53 Rolling Out Rapid HIV Tests in the United States Bernard M Branson CDC, Atlanta, GA, USA

Background: Four new rapid HIV antibody tests have been approved by the U.S. Food and Drug Administration since November 2002. The OraQuick Advance and Uni-Gold Recombigen, performed on whole blood or oral fluid, are waived under the Clinical Laboratory Improvement Amendments (CLIA) and allow point-of service testing.
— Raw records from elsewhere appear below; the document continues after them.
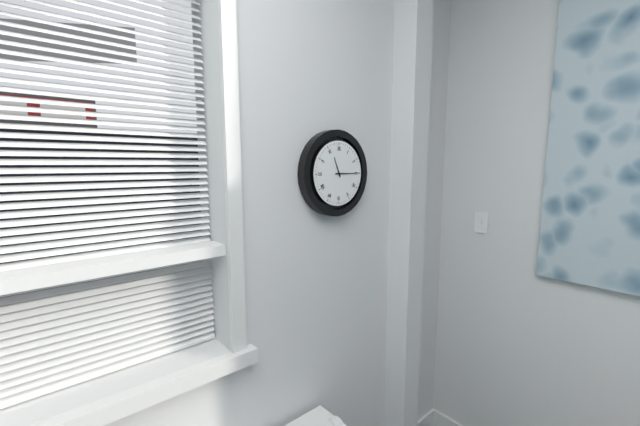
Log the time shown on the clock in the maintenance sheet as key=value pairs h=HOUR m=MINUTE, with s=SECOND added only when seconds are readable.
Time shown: h=11 m=15
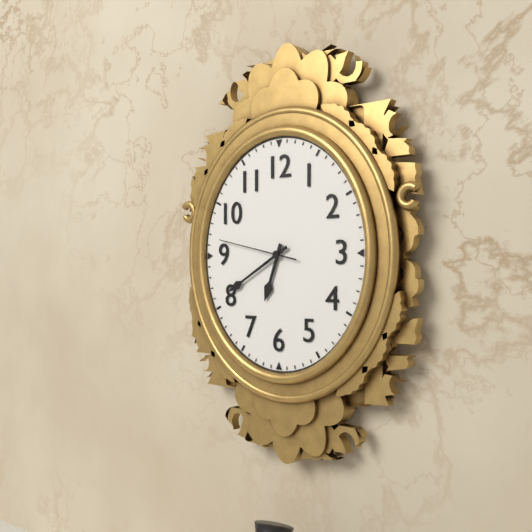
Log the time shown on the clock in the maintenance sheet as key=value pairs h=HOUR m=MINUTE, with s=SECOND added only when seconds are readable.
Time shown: h=6 m=40 s=47
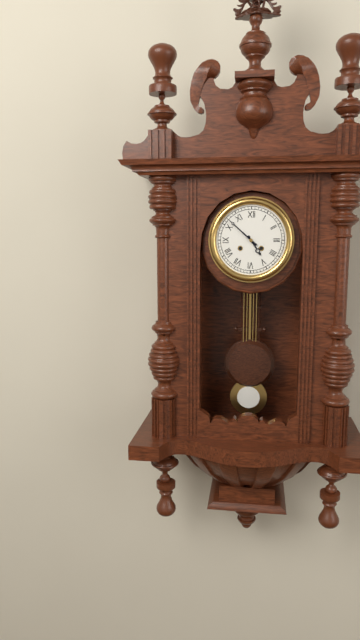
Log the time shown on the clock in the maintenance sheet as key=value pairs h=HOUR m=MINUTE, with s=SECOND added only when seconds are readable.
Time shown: h=4 m=52
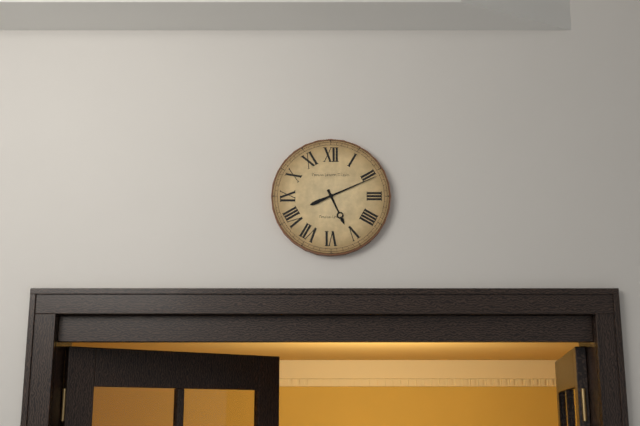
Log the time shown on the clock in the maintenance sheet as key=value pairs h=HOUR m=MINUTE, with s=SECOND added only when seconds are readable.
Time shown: h=5 m=11
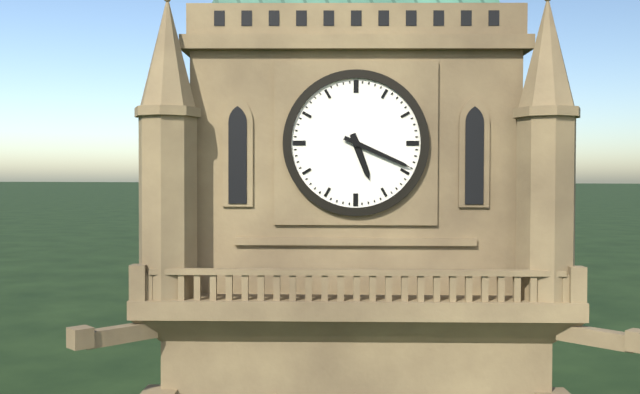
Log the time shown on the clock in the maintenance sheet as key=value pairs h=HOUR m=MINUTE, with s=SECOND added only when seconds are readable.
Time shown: h=5 m=19
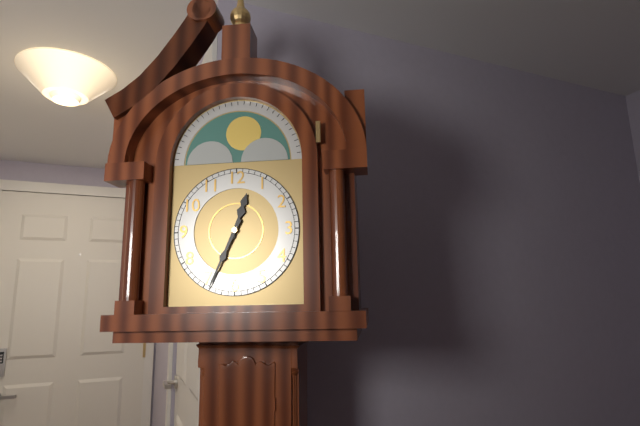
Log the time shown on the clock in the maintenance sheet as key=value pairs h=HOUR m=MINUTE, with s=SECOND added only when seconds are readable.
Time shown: h=12 m=34
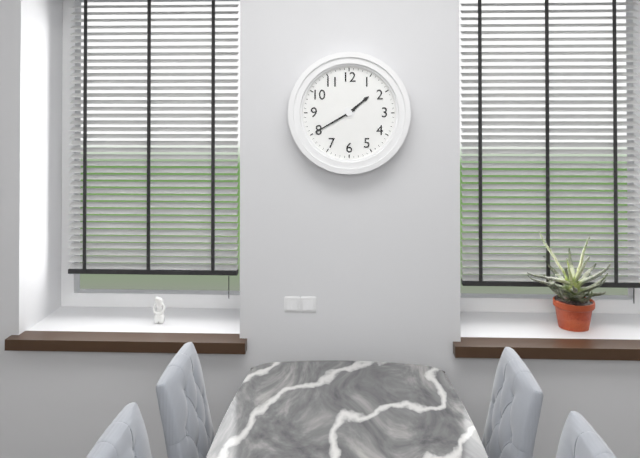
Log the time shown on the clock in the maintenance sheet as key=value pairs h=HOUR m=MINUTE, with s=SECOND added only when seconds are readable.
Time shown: h=1 m=40
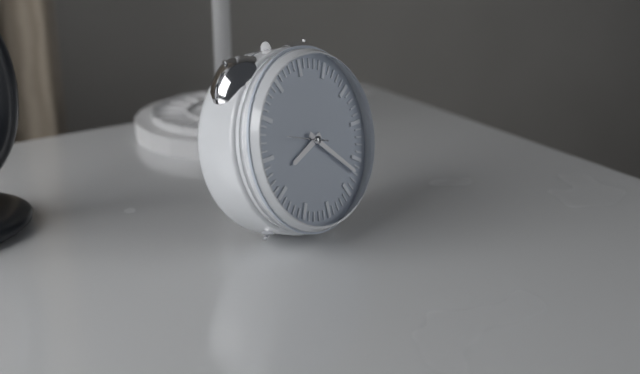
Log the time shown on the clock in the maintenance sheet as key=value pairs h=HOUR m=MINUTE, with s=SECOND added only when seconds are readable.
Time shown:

Rapid tests represent the first major change for HIV screening in the U.S. since the enzyme immunoassay (EIA) was introduced nearly two decades ago.

Methods:  Sensitivity and specificity of rapid tests were compared to those of EIA and Western blot on specimens from high-risk persons seeking HIV testing, pregnant women in labor, and from persons offered routine screening in an urban emergency department (ED) and outreach settings.  Training and quality assurance guidelines were developed for the use of CLIA-waived rapid tests by non-laboratory personnel; OraQuick tests were provided to health departments and community-based organizations (CBOs); and projects were initiated to demonstrate the utility of point-of-service rapid testing in medical settings, non-clinical venues, jails, and as part of partner counseling and social network referrals. Surveillance monitored utilization and confirmatory testing in prevention programs in 11 states, and aggregate data on utilization were collected from 36 states and 30 demonstration projects.

Results:  Rapid test sensitivity and specificity ranged from 99.4% - 100%.  Among 4849 pregnant women with 0.7% HIV prevalence, OraQuick sensitivity was 100%; specificity (99.9%) and positive predictive value (90%) exceeded that of conventional EIA (99.8% and 76% respectively). Among other persons tested with OraQuick, HIV prevalence averaged 1% (medical settings), 2% (non-clinical venues), 2% (jails); 5.3% (social networks), and 9% (partner counseling and referral). More than 500,000 tests were distributed to 137 health departments and CBOs. Through June 2004, 116,304 persons were tested and 1,774 (1.5%) were HIV-positive; 12,000 devices were used for training, and nearly 20,000 were used to run external controls.

Conclusion:  Rapid HIV testing is feasible, delivers timely and accurate results, and offers unique opportunities to diagnose HIV infection among the estimated 180,000 to 280,000 persons in the U.S. who are currently unaware they are infected.